* Problem
Render the lines below as a Markdown table with the columns Row and Line, numbering each line and leaving out the blank ones. Keep the pictures out of your answer.

* Material provided
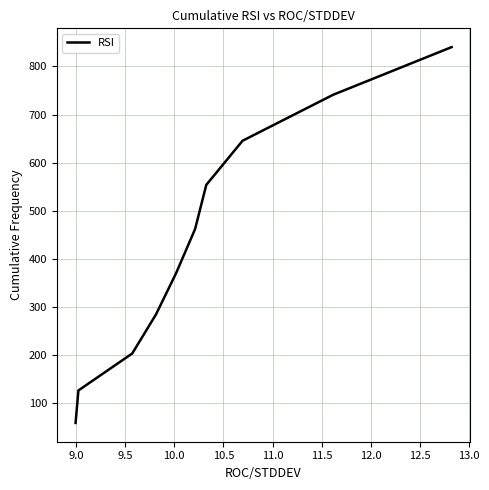

What is the difference between the maximum and second lowest values?

713.2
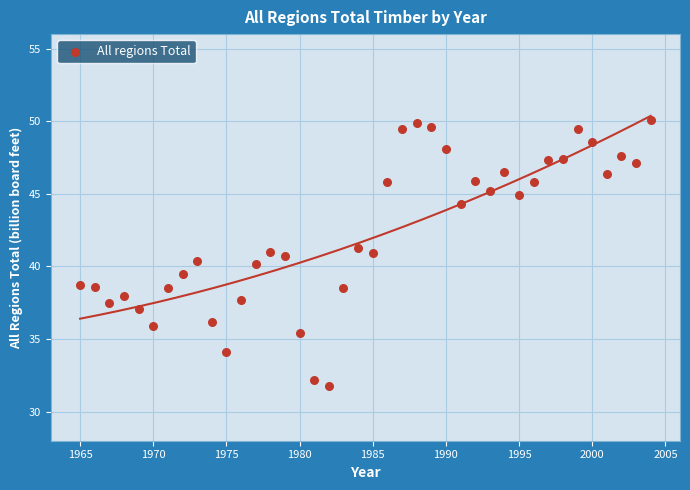

What is the range of Y values (max minus min)?

18.3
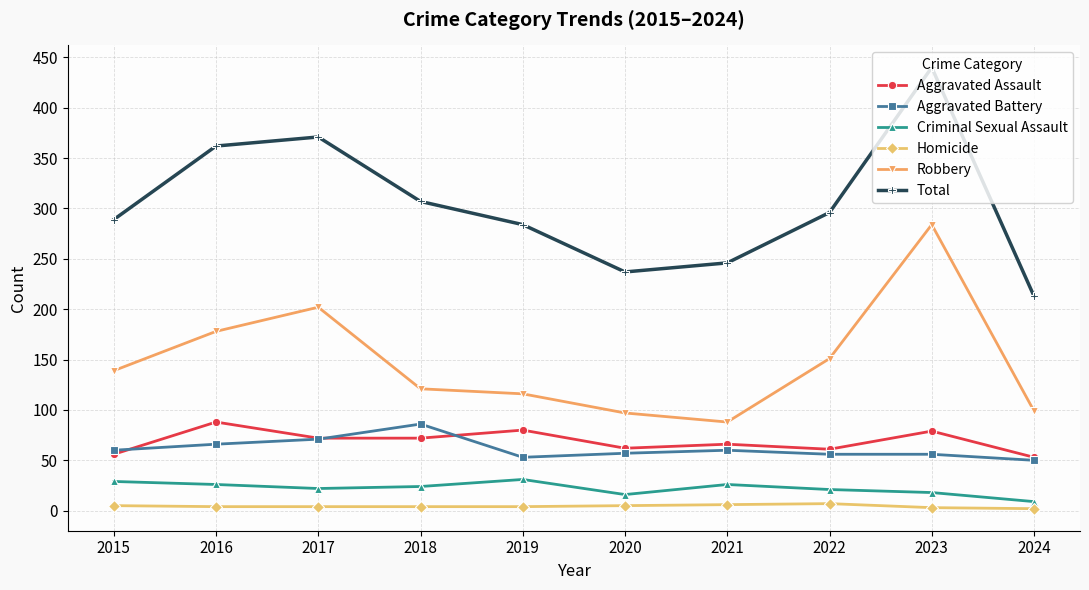

What is the greatest value displayed?

440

* Answer area
| Row | Line |
|---|---|
| 1 | What is the difference between the maximum and second lowest values? |
| 2 | 713.2 |
| 3 | What is the range of Y values (max minus min)? |
| 4 | 18.3 |
| 5 | What is the greatest value displayed? |
| 6 | 440 |